Hundt, Marianne and Ulrike Gut (eds) (2012) Mapping Unity and Diversity Worldwide: Corpus-based Studies of New Englishes. VEAW G43, Amsterdam: Benjamins.

Aarts, Bas (2011) Oxford Modern English Grammar. Oxford: OUP.

Hasselgård, Hilde (2010) Adjunct Adverbials in English. Cambridge: CUP.

ICAME Journal No 34, April 2010, dedicated to 'new' ICE corpora.
The full contents list is here.

Tagged ICE corpora now available

The tagging of all currently available ICE corpora with CLAWS7 and the USAS semantic tagger is now complete, and the corpora are available for non-profit, academic research. If you wish to download any of the tagged corpora, please send an email with the subject line "Tagged ICE Corpora". Your email should also indicate your academic affiliation. I will then get back to you with details of how to proceed.

The following corpora are available in tagged versions: India, Singapore, Hong Kong, New Zealand, Canada, Jamaica, and USA (written).

Thanks to Dr Paul Rayson, Director of the UCREL research centre at Lancaster University, for his generous cooperation in this initiative.

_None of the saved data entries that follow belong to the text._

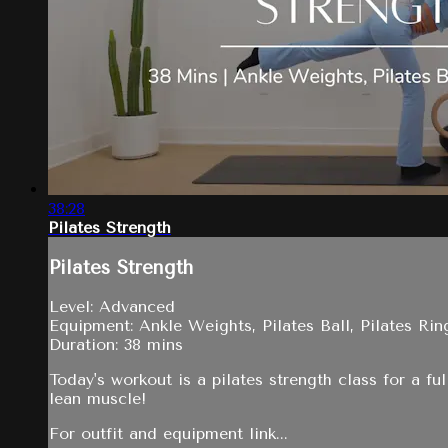
38:28
Pilates Strength
Pilates Strength
Level: Advanced
Equipment: Ankle Weights, Pilates Ball, Pilates Rin
Duration: 38 mins
Today's workout is a pilates strength class for a f
lean muscle!
For outfit and equipment link...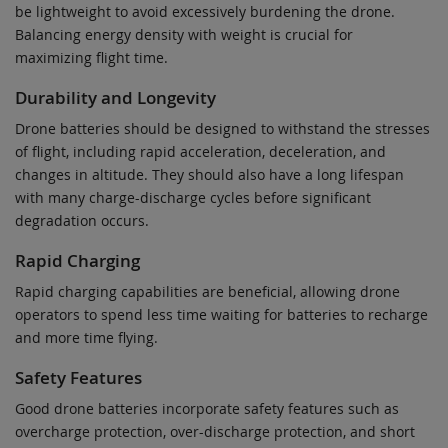
be lightweight to avoid excessively burdening the drone.
Balancing energy density with weight is crucial for
maximizing flight time.
Durability and Longevity
Drone batteries should be designed to withstand the stresses
of flight, including rapid acceleration, deceleration, and
changes in altitude. They should also have a long lifespan
with many charge-discharge cycles before significant
degradation occurs.
Rapid Charging
Rapid charging capabilities are beneficial, allowing drone
operators to spend less time waiting for batteries to recharge
and more time flying.
Safety Features
Good drone batteries incorporate safety features such as
overcharge protection, over-discharge protection, and short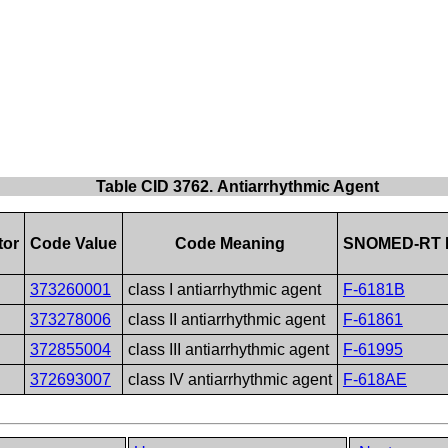
Table CID 3762. Antiarrhythmic Agent
tor
Code Value
Code Meaning
SNOMED-RT 
373260001
class I antiarrhythmic agent
F-6181B
373278006
class II antiarrhythmic agent
F-61861
372855004
class III antiarrhythmic agent
F-61995
372693007
class IV antiarrhythmic agent
F-618AE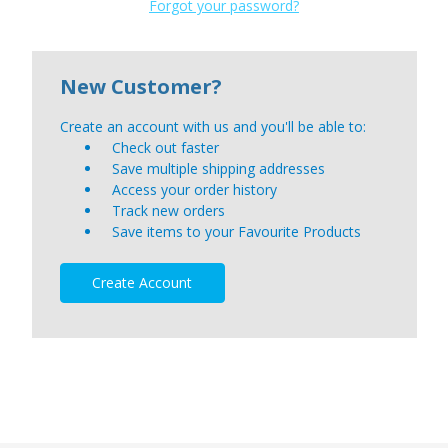
Forgot your password?
New Customer?
Create an account with us and you'll be able to:
Check out faster
Save multiple shipping addresses
Access your order history
Track new orders
Save items to your Favourite Products
Create Account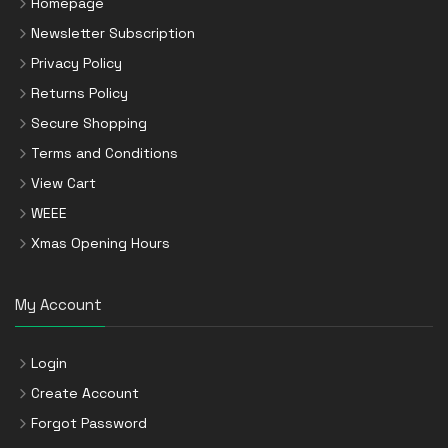
Homepage
Newsletter Subscription
Privacy Policy
Returns Policy
Secure Shopping
Terms and Conditions
View Cart
WEEE
Xmas Opening Hours
My Account
Login
Create Account
Forgot Password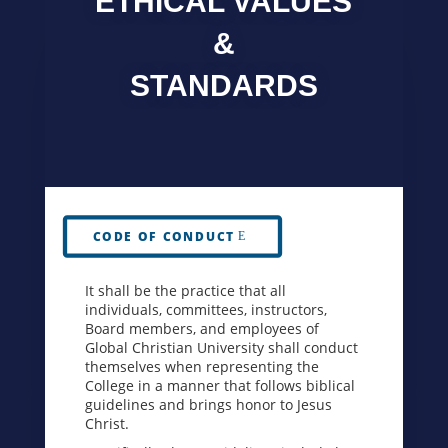
ETHICAL VALUES
&
STANDARDS
CODE OF CONDUCT
It shall be the practice that all
individuals, committees, instructors,
Board members, and employees of
Global Christian University shall conduct
themselves when representing the
College in a manner that follows biblical
guidelines and brings honor to Jesus
Christ.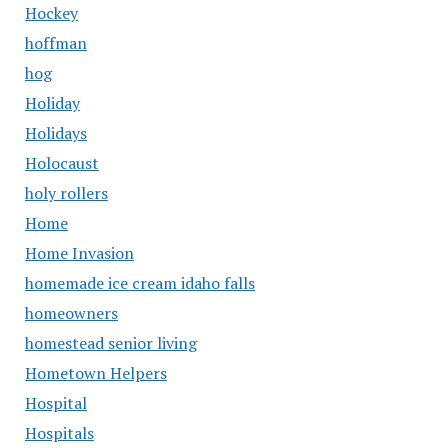
Hockey
hoffman
hog
Holiday
Holidays
Holocaust
holy rollers
Home
Home Invasion
homemade ice cream idaho falls
homeowners
homestead senior living
Hometown Helpers
Hospital
Hospitals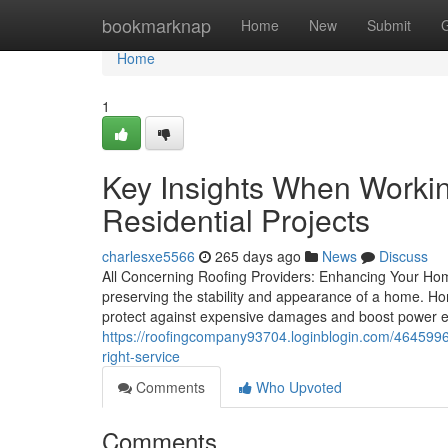
Home
bookmarknap
Home
New
Submit
Home
1
Key Insights When Working
Residential Projects
charlesxe5566
265 days ago
News
Discuss
All Concerning Roofing Providers: Enhancing Your Home
preserving the stability and appearance of a home. Ho
protect against expensive damages and boost power effi
https://roofingcompany93704.loginblogin.com/4645996
right-service
Comments
Who Upvoted
Comments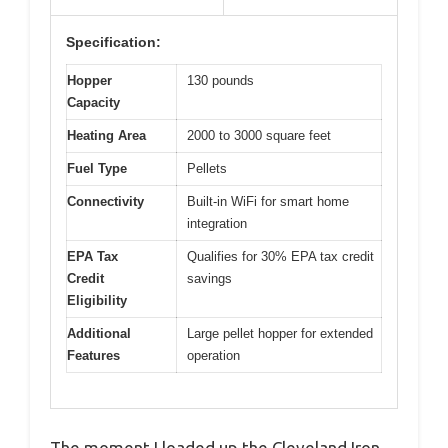
Specification:
Hopper
130 pounds
Capacity
Heating Area
2000 to 3000 square feet
Fuel Type
Pellets
Connectivity
Built-in WiFi for smart home
integration
EPA Tax
Qualifies for 30% EPA tax credit
Credit
savings
Eligibility
Additional
Large pellet hopper for extended
Features
operation
The moment I loaded up the Cleveland Iron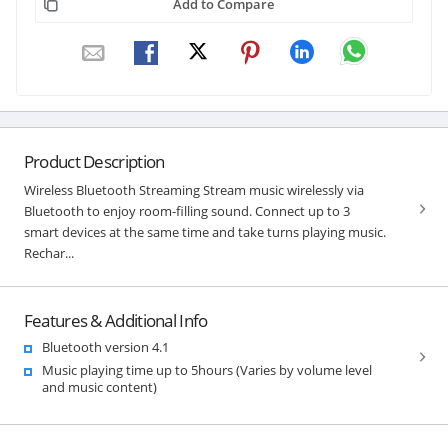
Add to Compare
Product Description
Wireless Bluetooth Streaming Stream music wirelessly via
Bluetooth to enjoy room-filling sound. Connect up to 3
smart devices at the same time and take turns playing music.
Rechar...
Features & Additional Info
Bluetooth version 4.1
Music playing time up to 5hours (Varies by volume level
and music content)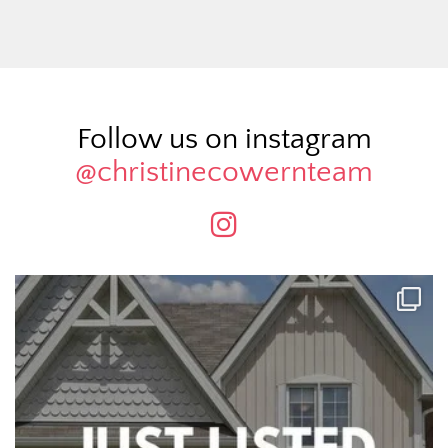
Follow us on instagram
@christinecowernteam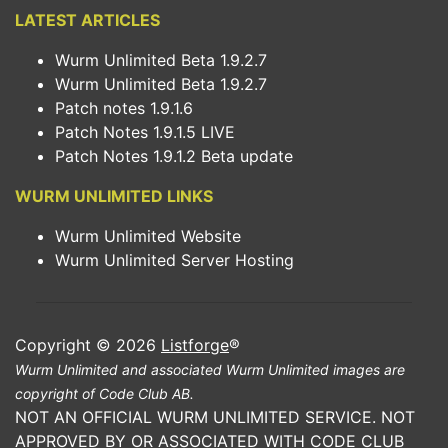
LATEST ARTICLES
Wurm Unlimited Beta 1.9.2.7
Wurm Unlimited Beta 1.9.2.7
Patch notes 1.9.1.6
Patch Notes 1.9.1.5 LIVE
Patch Notes 1.9.1.2 Beta update
WURM UNLIMITED LINKS
Wurm Unlimited Website
Wurm Unlimited Server Hosting
Copyright © 2026
Listforge
®
Wurm Unlimited and associated Wurm Unlimited images are
copyright of Code Club AB.
NOT AN OFFICIAL WURM UNLIMITED SERVICE. NOT
APPROVED BY OR ASSOCIATED WITH CODE CLUB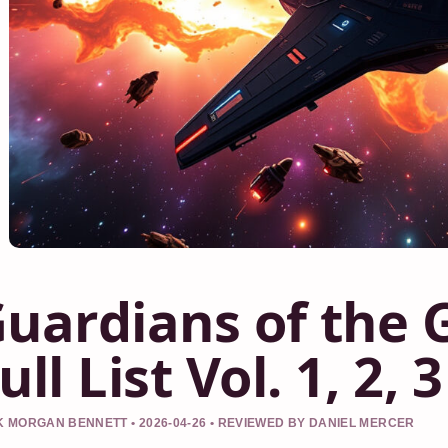
uardians of the 
ull List Vol. 1, 2, 3
 MORGAN BENNETT • 2026-04-26 • REVIEWED BY DANIEL MERCER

Release of ICE Sri Lanka (written)

I am very pleased to announce the release of the written component of the ICE Sri Lanka (ICE-SL) corpus. The corpus is available in standard SGML format and in a POS-tagged version, using the CLAWS C7 tagset. To obtain a copy of the corpus and Manual, please email.

Release of ICE USA (written)

I am very pleased to announce the release of the written component of the
ICE-USA corpus. The corpus is now available for non-profit academic research, and can be downloaded here.